Even as Prime Minister Stephen Harper joins other Western leaders in issuing threats of tougher economic sanctions against Russia over the Ukraine crisis, Moscow only has to look south and east for the economic support that will allow it to escape isolation.
A decade ago, Western sanctions might have been more worrisome to Russian President Vladimir Putin. But in today's new world order, the rise of the BRICS bloc of developing nations has given him a useful counter-weight to Western pressure tactics.
Mr. Putin dispatched his foreign minister to a BRICS meeting in The Hague this week and obtained exactly what he wanted: an assurance that his BRICS partners will not support the Western sanctions. For good measure, the BRICS nations also threw their weight against a proposal to ban Mr. Putin from a G20 summit this year.
The BRICS nations – Russia, China, India, Brazil and South Africa – began as an economic club, but it has evolved into a broader alliance with one key ideology: the ideology of non-intervention. It rejects the Western notion that countries can be invaded or subjected to pressure because of their internal practices or human-rights abuses.
Some interventions, however, are more equal than others, as George Orwell might have noted. The BRICS group doesn't oppose Russia's intervention in Crimea, because it doesn't see it as illegal or threatening to the BRICS nations themselves.
At its meeting this week, the bloc pointedly refused to condemn Mr. Putin's annexation of the Ukrainian region. Its statement seemed to imply that Crimea is an internal matter for Russia. Its greater concern is the threat of Western intervention: the potential precedent of sanctions or other pressure tactics against BRICS members. These kinds of tactics are unacceptable, the BRICS statement made clear.
The statement also made a vague statement about the need to avoid "force" and to respect the United Nations and the principles of international law, but those statements don't bother Mr. Putin because he has always denied that Moscow did anything illegal or forcible in its annexation of Crimea. The most crucial issue, for Mr. Putin, was ensuring that his BRICS partners did not endorse the Western sanctions. And in this, he got the support that he needed.
After the meeting, Russian foreign minister Sergei Lavrov praised the BRICS countries for their "understanding" of the Russian position on Ukraine, including its "historic" aspects – a reference to Russia's historical claims to Crimea. "We are thankful to our partners for this," he said.
His gratitude to the BRICS countries was an echo of Mr. Putin's speech in the Kremlin last week, in which he praised China and India for their support. "We are grateful to the people of China, whose leadership sees the situation in Crimea in all its historical and political integrity," Mr.

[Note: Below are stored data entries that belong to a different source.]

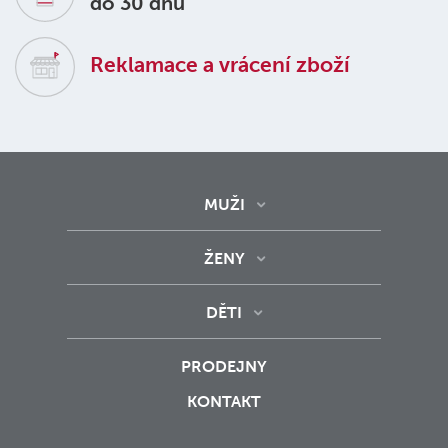
do 30 dnů
Reklamace a vrácení zboží
MUŽI
ŽENY
DĚTI
PRODEJNY
KONTAKT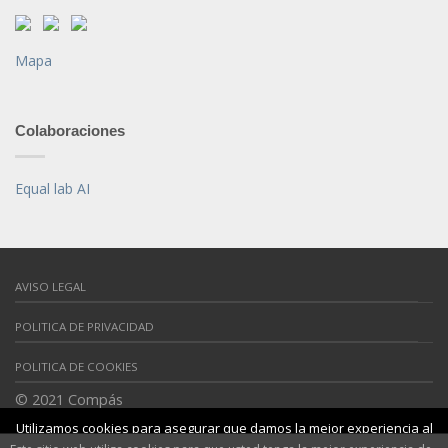
Mapa
Colaboraciones
Equal lab AI
AVISO LEGAL
POLITICA DE PRIVACIDAD
POLITICA DE COOKIES
© 2021 Compás
Proyecto cofinanciado por la UE
Utilizamos cookies para asegurar que damos la mejor experiencia al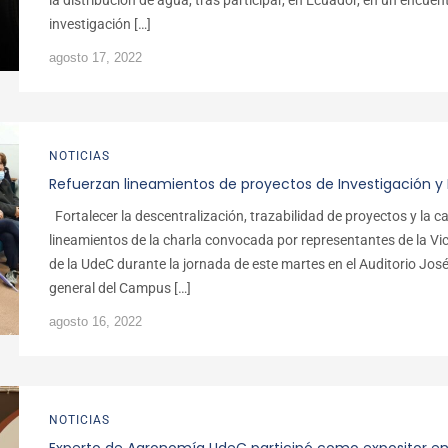
la distribución de agua, tras participar, en Ecuador, en un encuen
investigación […]
agosto 17, 2022
NOTICIAS
Refuerzan lineamientos de proyectos de Investigación y
Fortalecer la descentralización, trazabilidad de proyectos y la c
lineamientos de la charla convocada por representantes de la Vic
de la UdeC durante la jornada de este martes en el Auditorio José
general del Campus […]
agosto 16, 2022
NOTICIAS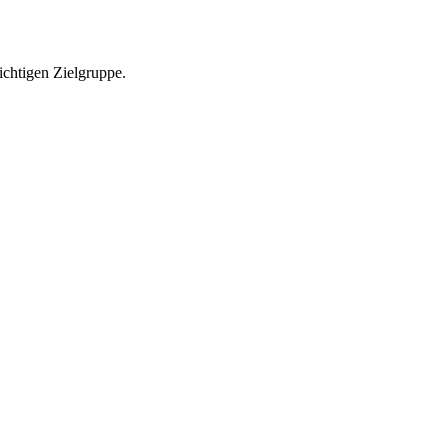
richtigen Zielgruppe.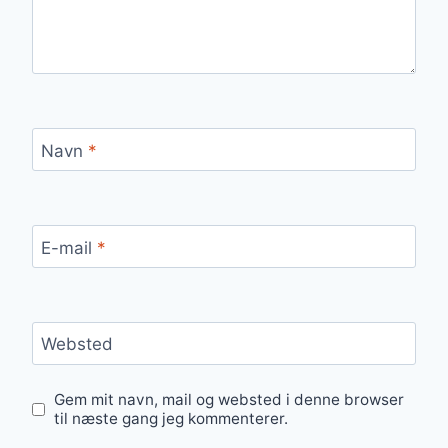
Navn
*
E-mail
*
Websted
Gem mit navn, mail og websted i denne browser
til næste gang jeg kommenterer.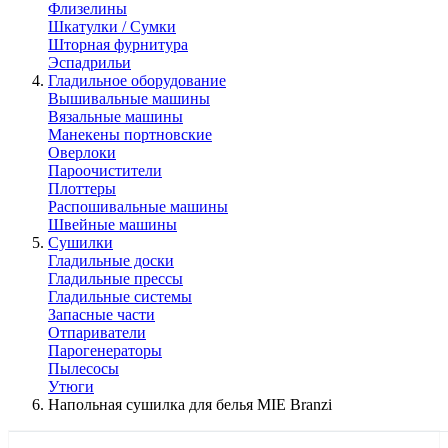
Флизелины
Шкатулки / Сумки
Шторная фурнитура
Эспадрильи
Гладильное оборудование
Вышивальные машины
Вязальные машины
Манекены портновские
Оверлоки
Пароочистители
Плоттеры
Распошивальные машины
Швейные машины
Сушилки
Гладильные доски
Гладильные прессы
Гладильные системы
Запасные части
Отпариватели
Парогенераторы
Пылесосы
Утюги
Напольная сушилка для белья MIE Branzi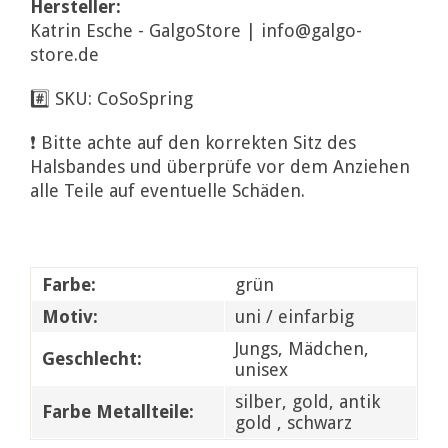
Hersteller:
Katrin Esche - GalgoStore | info@galgo-
store.de
#️⃣ SKU: CoSoSpring
❗ Bitte achte auf den korrekten Sitz des
Halsbandes und überprüfe vor dem Anziehen
alle Teile auf eventuelle Schäden.
Farbe:
grün
Motiv:
uni / einfarbig
Jungs, Mädchen,
Geschlecht:
unisex
silber, gold, antik
Farbe Metallteile:
gold , schwarz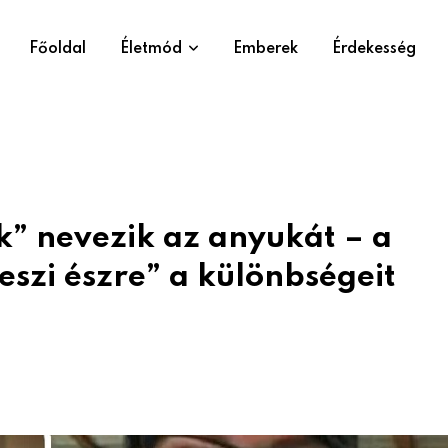
Főoldal
Életmód
Emberek
Érdekesség
” nevezik az anyukát – a
eszi észre” a különbségeit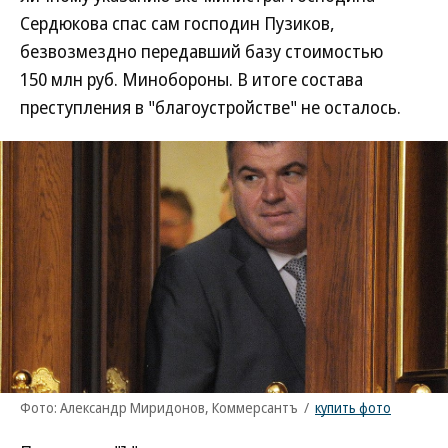
Сердюкова спас сам господин Пузиков,
безвозмездно передавший базу стоимостью
150 млн руб. Минобороны. В итоге состава
преступления в "благоустройстве" не осталось.
Фото: Александр Миридонов, Коммерсантъ
/
купить фото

Putin said in his Kremlin speech. "We highly appreciate India's restraint and objectivity."
Privately, most of the BRICS nations have legitimate reasons to be concerned about the Crimean annexation. Brazil and South Africa, as democracies, cannot be enthusiastic about the rigged Crimean referendum and the Russian troops on Ukrainian soil. China and India, with their own border disputes, don't want to encourage the unilateral annexation of foreign territory. Yet remarkably all four of Russia's partners in BRICS have maintained a nearly silent position on Crimea in the past few weeks, effectively acquiescing in Mr. Putin's aggressive conduct and refusing to criticize him publicly in any manner.
Brazil, for example, has responded to Crimea with bland statements about the need for negotiation and democratic values. China has been equally bland, saying that the Crimea issue "should be resolved politically under a framework of law and order." China has also insisted that "historical and practical factors" should be considered in the Crimean issue – an apparent nod to Moscow's historical claims to Crimea. India has called for "restraint" and "political and diplomatic solutions" in the Crimean crisis – but it has also acknowledged Moscow's "legitimate" interests in Ukraine.
South Africa, the newest member of BRICS, has been the quietest of all the bloc's members on the Crimea issue, saying only that it wants the crisis to be settled with "dialogue." But its strong support for BRICS has been increasingly evident over the past few years. South Africa sees its economic future in partners such as China, India and Russia, and it looks to its BRICS partners to provide the trade and investment that it needs to spur growth.
At the official memorial in December for anti-apartheid hero Nelson Mandela, South Africa's attachment to the BRICS bloc was made dramatically clear when it invited three of its BRICS partners onto the stage to deliver speeches – while the European Union and Canada were conspicuously excluded from the stage. It was a vivid symbol of the new world order, as the BRICS members see it.